Déchéance de nationalité
Le Pen et Sarkozy chez Hollande
Mis en ligne le 11 février 2016 Convergences Politique
Le projet de « déchéance de nationalité », annoncé par Hollande trois jours après les attentats du 13 novembre, a subi quelques charcutages. Il s’agit désormais d’un projet « égalitaire » de déchéance pour tous, en expliquant, par ailleurs, qu’il ne sera appliqué qu’aux binationaux.
C’est si gros que, après avoir avalé depuis quatre ans moult couleuvres pour garder son poste de ministre, Christiane Taubira a fini par claquer la porte du gouvernement. À moins que Valls la lui ait claqué au nez, ou qu’elle ait jugé le temps venu de voguer vers d’autres horizons : à peine sa démission annoncée, dans la « gauche du PS » comme chez les écologistes certains commencent à la pressentir pour une candidature aux présidentielles. Une tempête dans leur petit monde.
Contre le terrorisme, le Premier ministre lui-même reconnaît la totale inefficacité de la mesure.
Une démagogie sans parti ni frontière
Alors, cette « déchéance de nationalité », ça sert à quoi ? Essentiellement à flatter les préjugés nationalistes et xénophobes. Depuis que Hollande a lancé l’idée, Sarkozy et le FN se bousculent pour s’en attribuer la paternité. Ce n’est pas faux.
On peut même remonter plus haut l’arbre généalogique franco-français de la mesure. Le 28 juillet 1940, une loi du gouvernement de Vichy permettait de déchoir de sa nationalité ceux qui avaient été naturalisés français dans le cadre d’une loi de 1927, jugée trop laxiste par l’extrême droite. La plupart des déchus ont été évidemment des immigrés d’origine juive. Puis en 1942, un accord entre le gouvernement français et les autorités d’occupation décidaient d’envoyer vers les camps ces déchus de nationalité… Bien plus générales, les déportations de Juifs ne se sont pas embarrassées de la nationalité officielle ou pas.

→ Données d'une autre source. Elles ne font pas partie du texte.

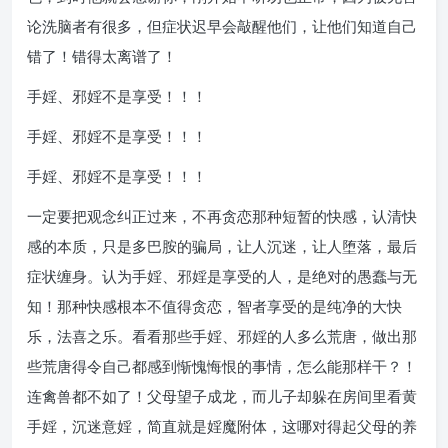
论洗脑者有很多，但症状迟早会敲醒他们，让他们知道自己
错了！错得太离谱了！
手婬、邪婬不是享受！！！
手婬、邪婬不是享受！！！
手婬、邪婬不是享受！！！
一定要把观念纠正过来，不再贪恋那种短暂的快感，认清快
感的本质，只是多巴胺的骗局，让人沉迷，让人堕落，最后
症状缠身。认为手婬、邪婬是享受的人，是绝对的愚蠢与无
知！那种快感根本不值得贪恋，智者享受的是纯净的大快
乐，法喜之乐。看看那些手婬、邪婬的人多么荒唐，做出那
些荒唐得令自己都感到惭愧悔恨的事情，怎么能那样干？！
连禽兽都不如了！父母望子成龙，而儿子却躲在房间里看黄
手婬，沉迷意婬，简直就是婬魔附体，这哪对得起父母的养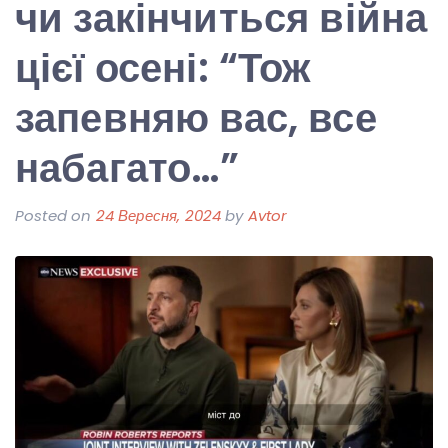
чи закінчиться війна
цієї осені: “Тож
запевняю вас, все
набагато…”
Posted on
24 Вересня, 2024
by
Avtor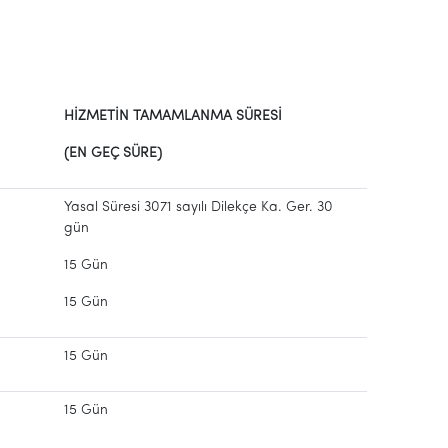
HİZMETİN TAMAMLANMA SÜRESİ
(EN GEÇ SÜRE)
Yasal Süresi 3071 sayılı Dilekçe Ka. Ger. 30
gün
15 Gün
15 Gün
15 Gün
15 Gün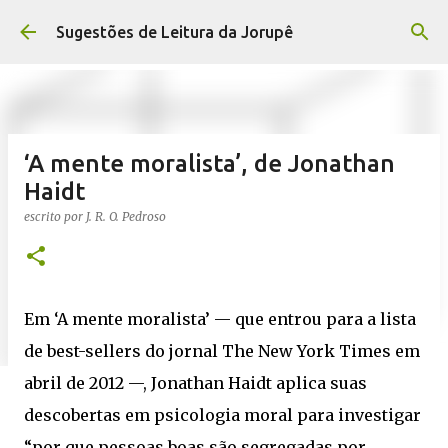
Pular para o conteúdo principal
Sugestões de Leitura da Jorupê
‘A mente moralista’, de Jonathan
Haidt
escrito por
J. R. O. Pedroso
Em ‘A mente moralista’ — que entrou para a lista
de best-sellers do jornal The New York Times em
abril de 2012 —, Jonathan Haidt aplica suas
descobertas em psicologia moral para investigar
“por que pessoas boas são segregadas por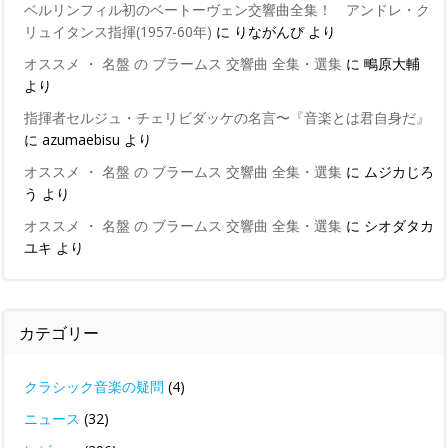
ベルリンフィル初のベートーヴェン交響曲全集！ アンドレ・ク
リュイタンス指揮(1957-60年)
に
りながんぴ
より
オススメ ・ 名盤 の ブラームス 交響曲 全集・選集
に
鴫原大輔
より
指揮者セルジュ・チェリビダッケの名言〜『音楽とは君自身だ』
に
azumaebisu
より
オススメ ・ 名盤 の ブラームス 交響曲 全集・選集
に
ムジカじろ
う
より
オススメ ・ 名盤 の ブラームス 交響曲 全集・選集
に
シオダタカ
ユキ
より
カテゴリー
クラシック音楽の疑問
(4)
ニュース
(32)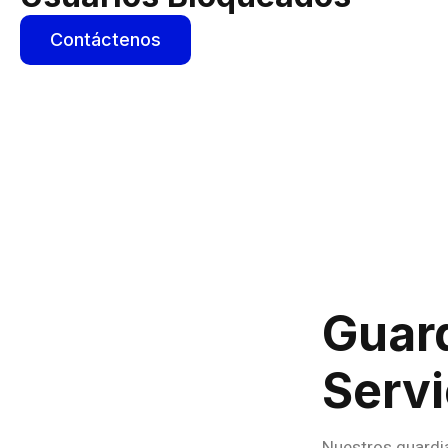
Contáctenos
Guar
Serv
Nuestros guardi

On a, certes, connu ensuite l’opération inverse : tenter de naturaliser de force ceux qui ne le voulaient pas, en décrétant que la France irait de Dunkerque à Tamanrasset, quitte à faire huit ans de guerre coloniale en Algérie pour tenter de l’imposer.
Sarkozy a raison : c’est lui qui, dans la période récente, a remis la question sur le tapis. En 2010, alors qu’il s’apprêtait à ordonner des expulsions de Roms, il affirmait son souhait d’appliquer la déchéance de nationalité « à toute personne d’origine étrangère qui aurait volontairement porté atteinte à la vie d’un fonctionnaire de police » et il affirmait : « la nationalité française se mérite, il faut pouvoir s’en montrer digne ». Bruno Gollnisch, du FN, le saluait en promettant déjà la suite : « Commencez, M. le Président de la République, par nous débarrasser des voyous étrangers, et nous ferons de la place pour les nôtres dans nos prisons. » À l’époque, François Hollande reprochait à Sarkozy d’être « dans la passion » et qualifiait de « violation » des droits le fait de créer « une distinction » entre « citoyens d’origine étrangère » et « Français de souche ».
Mais voilà Hollande, aujourd’hui, qui accorde la naturalisation « PS » à une idée chère à ses concurrents. La course à l’élection présidentielle de 2017 vaut bien une crapulerie de plus.